(EXCERPTED TEXT)
Although Mexico took strong issue with the United States on Iraq, it sided with the United States in criticisms of Cuba and Venezuela, leading to an open rift with both countries in 2004 and 2005, respectively. Mexico failed to have Foreign Minister Luis Ernesto Derbez elected as Secretary General of the Organization of American States in May 2005, losing out to Chile and its candidate, Jose Miguel Insulza. In a triumph for Mexican diplomacy, however, former Finance and Foreign Minister Jose Angel Gurria was elected Secretary General of the OECD in November.

Political Rights and Civil Liberties

Mexicans can choose their government democratically. The president is elected to a six-year term and cannot be reelected. A bicameral Congress consists of the 128-member Senate elected for six years, with at least one minority senator from each state, and the 500-member Chamber of Deputies elected for three years, 300 directly and 200 through proportional representation. Members of Congress are also barred from reelection. Each state has an elected governor and legislature. In July 2005, the Congress gave final approval to an initiative that would allow many Mexicans living overseas to cast absentee mail ballots for the 2006 election. Mexico's Federal Electoral Institute (IFE), which supervises elections and enforces political party laws, has come to be viewed as a model for other countries.

Mexico has a multiparty system, though three parties – the center-right PAN, the center left PRD, and the PRI – garner the lion's share of the vote.

A series of high-profile cases in 2004 of prominent politicians caught on videotape while taking illegal cash led the political parties to pledge support for an overhaul of election rules in order to limit corruption. However, there continued to be credible reports of misuse of power and resources by incumbent parties to favor their candidates in the 2004-2005 elections, with numerous complaints lodged with Mexico's Special Prosecutor for Electoral Crimes. The IFE fined both the PRI and the PAN millions of dollars for electoral irregularities.

Official corruption remains a serious problem. Corruption at the state-owned petroleum giant Pemex alone is estimated to cost the company more than $1 billion a year. The U.S. Drug Enforcement Administration estimates that between $25 billion and $30 billion of illegal drug money is laundered each year in Mexico, and says that the country's financial, political, military, and judicial institutions facilitate those crimes. Mexico's ranking on the global index of competitiveness published annually by the World Economic Forum fell from 48 in 2004 to 55 in 2005. Mexico was ranked 65 out of 159 countries surveyed in Transparency International's 2005 Corruption Perceptions Index.
(End EXCERPTED TEXT)
(MATERIAL PROVIDED)
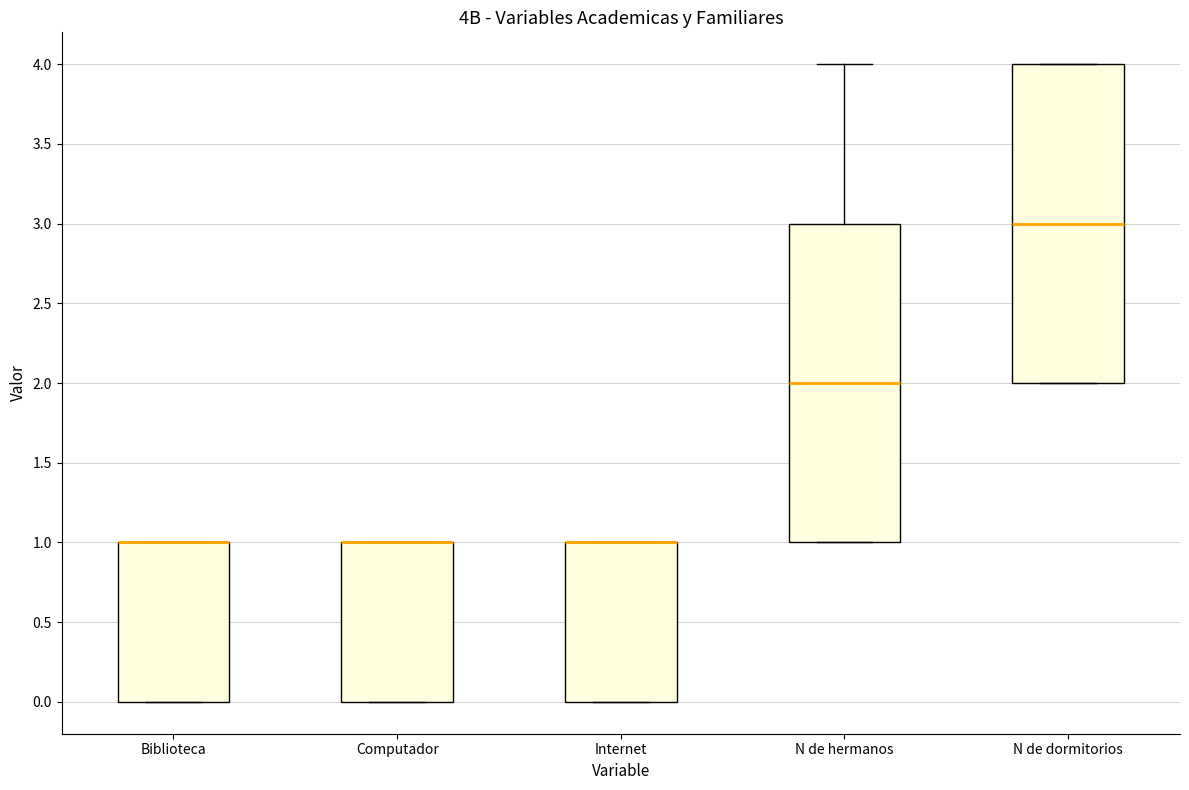

Where is the lower edge of the box for Biblioteca on the y-axis? The values are not printed on the chart, so give them approximately, as read against the axis.

0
(End MATERIAL PROVIDED)
WHAT THIS EXERCISE ASKS ▸
1 - Which people does the excerpt about Mexico's politics name?
2 - Continue the passage about Mexico's political rights and civil liberties from its last sentence.

ANSWERS TO THE EXERCISE ▸
1 -
Luis Ernesto Derbez
Jose Miguel Insulza
Jose Angel Gurria

2 -
With the opening of the Mexican political system, the media has become much more vigorous and competitive. No longer dependent on the government for advertising and subsidies, it has taken the lead in denouncing official corruption and irregularities, although serious investigative reporting remains wanting. Violence against journalists continues, with reporters probing police issues, narcotics trafficking, and public corruption at particular risk. In 2005, three journalists were killed and another was feared dead after his abduction in April; in 2004, five journalists were killed. These incidents, together with hundreds of narcotics-related murders, made the 18-month period the "the single most deadly period in Mexican history," according to the Inter American Press Association (IAPA). "Threats directed against editors and reporters have resulted in an unwillingness to report on drug trafficking, even where the information is from official sources," the IAPA reported. "The west coast state of Sinaloa has seen the highest number of drug-related killings. Like the border region, there are numerous reports of journalists abandoning their profession and even fleeing the city in fear for their and their families' lives."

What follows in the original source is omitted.